>>>

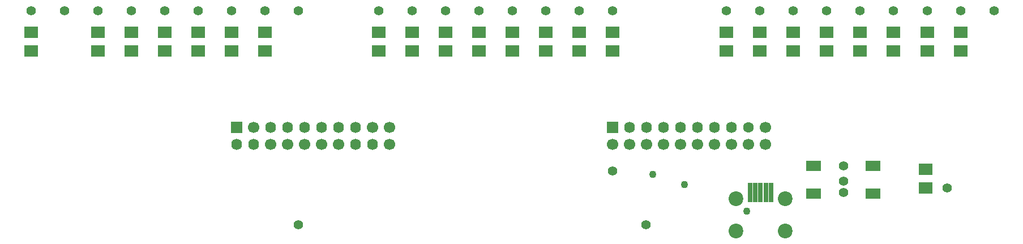
<source format=gts>
%FSLAX42Y42*%
%MOMM*%
G71*
G01*
G75*
%ADD10C,0.30*%
%ADD11R,0.50X2.80*%
%ADD12R,2.10X1.30*%
%ADD13R,1.80X1.60*%
%ADD14C,0.40*%
%ADD15C,0.60*%
%ADD16C,0.50*%
%ADD17C,0.25*%
%ADD18C,2.00*%
%ADD19R,1.50X1.50*%
%ADD20O,1.40X1.50*%
%ADD21C,1.50*%
%ADD22C,1.40*%
%ADD23C,1.20*%
%ADD24C,0.90*%
%ADD25R,1.60X1.25*%
%ADD26R,1.10X1.00*%
%ADD27R,1.30X1.50*%
%ADD28R,1.00X0.85*%
%ADD29R,1.50X1.30*%
%ADD30R,1.00X0.50*%
%ADD31R,1.50X0.25*%
%ADD32C,0.80*%
%ADD33C,0.20*%
%ADD34R,0.70X3.00*%
%ADD35R,2.30X1.50*%
%ADD36R,2.00X1.80*%
%ADD37C,2.20*%
%ADD38R,1.70X1.70*%
%ADD39O,1.60X1.70*%
%ADD40C,1.70*%
%ADD41C,1.60*%
%ADD42C,1.40*%
%ADD43C,1.10*%
D34*
X11570Y-3325D02*
D03*
X11490D02*
D03*
X11410D02*
D03*
X11330D02*
D03*
X11250D02*
D03*
D35*
X13090Y-3335D02*
D03*
X12200D02*
D03*
X13090Y-2925D02*
D03*
X12200D02*
D03*
D36*
X13875Y-3255D02*
D03*
Y-2975D02*
D03*
X14400Y-1205D02*
D03*
Y-925D02*
D03*
X13900Y-1205D02*
D03*
Y-925D02*
D03*
X13400Y-1205D02*
D03*
Y-925D02*
D03*
X12900Y-1205D02*
D03*
Y-925D02*
D03*
X12400Y-1205D02*
D03*
Y-925D02*
D03*
X11900Y-1205D02*
D03*
Y-925D02*
D03*
X11400Y-1205D02*
D03*
Y-925D02*
D03*
X10900Y-1205D02*
D03*
Y-925D02*
D03*
X9200Y-1205D02*
D03*
Y-925D02*
D03*
X8700Y-1205D02*
D03*
Y-925D02*
D03*
X8200Y-1205D02*
D03*
Y-925D02*
D03*
X7700Y-1205D02*
D03*
Y-925D02*
D03*
X7200Y-1205D02*
D03*
Y-925D02*
D03*
X6700Y-1205D02*
D03*
Y-925D02*
D03*
X6200Y-1205D02*
D03*
Y-925D02*
D03*
X5700Y-1205D02*
D03*
Y-925D02*
D03*
X4000Y-1205D02*
D03*
Y-925D02*
D03*
X3500Y-1205D02*
D03*
Y-925D02*
D03*
X3000Y-1205D02*
D03*
Y-925D02*
D03*
X2500Y-1205D02*
D03*
Y-925D02*
D03*
X2000Y-1205D02*
D03*
Y-925D02*
D03*
X1500Y-1205D02*
D03*
Y-925D02*
D03*
X500Y-1205D02*
D03*
Y-925D02*
D03*
D37*
X11775Y-3895D02*
D03*
X11045D02*
D03*
X11775Y-3415D02*
D03*
X11045D02*
D03*
D38*
X3575Y-2350D02*
D03*
X9200D02*
D03*
D39*
X3575Y-2604D02*
D03*
X3829D02*
D03*
X4083Y-2350D02*
D03*
X4337D02*
D03*
X4591D02*
D03*
X4845D02*
D03*
X5099D02*
D03*
X5353D02*
D03*
Y-2604D02*
D03*
X5607D02*
D03*
X9454Y-2350D02*
D03*
X9708D02*
D03*
X9962D02*
D03*
X10216D02*
D03*
X10470D02*
D03*
X10724D02*
D03*
X10978D02*
D03*
D40*
X3829D02*
D03*
X4083Y-2604D02*
D03*
X4337D02*
D03*
X4591D02*
D03*
X4845D02*
D03*
X5099D02*
D03*
X5607Y-2350D02*
D03*
X5861D02*
D03*
Y-2604D02*
D03*
X9200D02*
D03*
X9454D02*
D03*
X9708D02*
D03*
X9962D02*
D03*
X10216D02*
D03*
X10470D02*
D03*
X10724D02*
D03*
X10978D02*
D03*
X11232D02*
D03*
X11486Y-2350D02*
D03*
Y-2604D02*
D03*
D41*
X11232Y-2350D02*
D03*
D42*
X4500Y-600D02*
D03*
X9700Y-3800D02*
D03*
X1500Y-600D02*
D03*
X2000D02*
D03*
X2500D02*
D03*
X3000D02*
D03*
X3500D02*
D03*
X4000D02*
D03*
X5700D02*
D03*
X6200D02*
D03*
X6700D02*
D03*
X7200D02*
D03*
X7700D02*
D03*
X8200D02*
D03*
X8700D02*
D03*
X9200D02*
D03*
X10900D02*
D03*
X11400D02*
D03*
X11900D02*
D03*
X12400D02*
D03*
X12900D02*
D03*
X13400D02*
D03*
X13900D02*
D03*
X14400D02*
D03*
X500D02*
D03*
X14200Y-3250D02*
D03*
X12650Y-2925D02*
D03*
X12650Y-3325D02*
D03*
Y-3150D02*
D03*
X14900Y-600D02*
D03*
X1000D02*
D03*
X4500Y-3800D02*
D03*
X9200Y-3000D02*
D03*
D43*
X11200Y-3600D02*
D03*
X10275Y-3200D02*
D03*
X9800Y-3050D02*
D03*
M02*

</source>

<<<

Where pictures sit among the data above, omit them, and output the rest exactly.

*EXPECTED ANSWER*
<source format=gts>
%FSLAX42Y42*%
%MOMM*%
G71*
G01*
G75*
%ADD10C,0.30*%
%ADD11R,0.50X2.80*%
%ADD12R,2.10X1.30*%
%ADD13R,1.80X1.60*%
%ADD14C,0.40*%
%ADD15C,0.60*%
%ADD16C,0.50*%
%ADD17C,0.25*%
%ADD18C,2.00*%
%ADD19R,1.50X1.50*%
%ADD20O,1.40X1.50*%
%ADD21C,1.50*%
%ADD22C,1.40*%
%ADD23C,1.20*%
%ADD24C,0.90*%
%ADD25R,1.60X1.25*%
%ADD26R,1.10X1.00*%
%ADD27R,1.30X1.50*%
%ADD28R,1.00X0.85*%
%ADD29R,1.50X1.30*%
%ADD30R,1.00X0.50*%
%ADD31R,1.50X0.25*%
%ADD32C,0.80*%
%ADD33C,0.20*%
%ADD34R,0.70X3.00*%
%ADD35R,2.30X1.50*%
%ADD36R,2.00X1.80*%
%ADD37C,2.20*%
%ADD38R,1.70X1.70*%
%ADD39O,1.60X1.70*%
%ADD40C,1.70*%
%ADD41C,1.60*%
%ADD42C,1.40*%
%ADD43C,1.10*%
D34*
X11570Y-3325D02*
D03*
X11490D02*
D03*
X11410D02*
D03*
X11330D02*
D03*
X11250D02*
D03*
D35*
X13090Y-3335D02*
D03*
X12200D02*
D03*
X13090Y-2925D02*
D03*
X12200D02*
D03*
D36*
X13875Y-3255D02*
D03*
Y-2975D02*
D03*
X14400Y-1205D02*
D03*
Y-925D02*
D03*
X13900Y-1205D02*
D03*
Y-925D02*
D03*
X13400Y-1205D02*
D03*
Y-925D02*
D03*
X12900Y-1205D02*
D03*
Y-925D02*
D03*
X12400Y-1205D02*
D03*
Y-925D02*
D03*
X11900Y-1205D02*
D03*
Y-925D02*
D03*
X11400Y-1205D02*
D03*
Y-925D02*
D03*
X10900Y-1205D02*
D03*
Y-925D02*
D03*
X9200Y-1205D02*
D03*
Y-925D02*
D03*
X8700Y-1205D02*
D03*
Y-925D02*
D03*
X8200Y-1205D02*
D03*
Y-925D02*
D03*
X7700Y-1205D02*
D03*
Y-925D02*
D03*
X7200Y-1205D02*
D03*
Y-925D02*
D03*
X6700Y-1205D02*
D03*
Y-925D02*
D03*
X6200Y-1205D02*
D03*
Y-925D02*
D03*
X5700Y-1205D02*
D03*
Y-925D02*
D03*
X4000Y-1205D02*
D03*
Y-925D02*
D03*
X3500Y-1205D02*
D03*
Y-925D02*
D03*
X3000Y-1205D02*
D03*
Y-925D02*
D03*
X2500Y-1205D02*
D03*
Y-925D02*
D03*
X2000Y-1205D02*
D03*
Y-925D02*
D03*
X1500Y-1205D02*
D03*
Y-925D02*
D03*
X500Y-1205D02*
D03*
Y-925D02*
D03*
D37*
X11775Y-3895D02*
D03*
X11045D02*
D03*
X11775Y-3415D02*
D03*
X11045D02*
D03*
D38*
X3575Y-2350D02*
D03*
X9200D02*
D03*
D39*
X3575Y-2604D02*
D03*
X3829D02*
D03*
X4083Y-2350D02*
D03*
X4337D02*
D03*
X4591D02*
D03*
X4845D02*
D03*
X5099D02*
D03*
X5353D02*
D03*
Y-2604D02*
D03*
X5607D02*
D03*
X9454Y-2350D02*
D03*
X9708D02*
D03*
X9962D02*
D03*
X10216D02*
D03*
X10470D02*
D03*
X10724D02*
D03*
X10978D02*
D03*
D40*
X3829D02*
D03*
X4083Y-2604D02*
D03*
X4337D02*
D03*
X4591D02*
D03*
X4845D02*
D03*
X5099D02*
D03*
X5607Y-2350D02*
D03*
X5861D02*
D03*
Y-2604D02*
D03*
X9200D02*
D03*
X9454D02*
D03*
X9708D02*
D03*
X9962D02*
D03*
X10216D02*
D03*
X10470D02*
D03*
X10724D02*
D03*
X10978D02*
D03*
X11232D02*
D03*
X11486Y-2350D02*
D03*
Y-2604D02*
D03*
D41*
X11232Y-2350D02*
D03*
D42*
X4500Y-600D02*
D03*
X9700Y-3800D02*
D03*
X1500Y-600D02*
D03*
X2000D02*
D03*
X2500D02*
D03*
X3000D02*
D03*
X3500D02*
D03*
X4000D02*
D03*
X5700D02*
D03*
X6200D02*
D03*
X6700D02*
D03*
X7200D02*
D03*
X7700D02*
D03*
X8200D02*
D03*
X8700D02*
D03*
X9200D02*
D03*
X10900D02*
D03*
X11400D02*
D03*
X11900D02*
D03*
X12400D02*
D03*
X12900D02*
D03*
X13400D02*
D03*
X13900D02*
D03*
X14400D02*
D03*
X500D02*
D03*
X14200Y-3250D02*
D03*
X12650Y-2925D02*
D03*
X12650Y-3325D02*
D03*
Y-3150D02*
D03*
X14900Y-600D02*
D03*
X1000D02*
D03*
X4500Y-3800D02*
D03*
X9200Y-3000D02*
D03*
D43*
X11200Y-3600D02*
D03*
X10275Y-3200D02*
D03*
X9800Y-3050D02*
D03*
M02*

</source>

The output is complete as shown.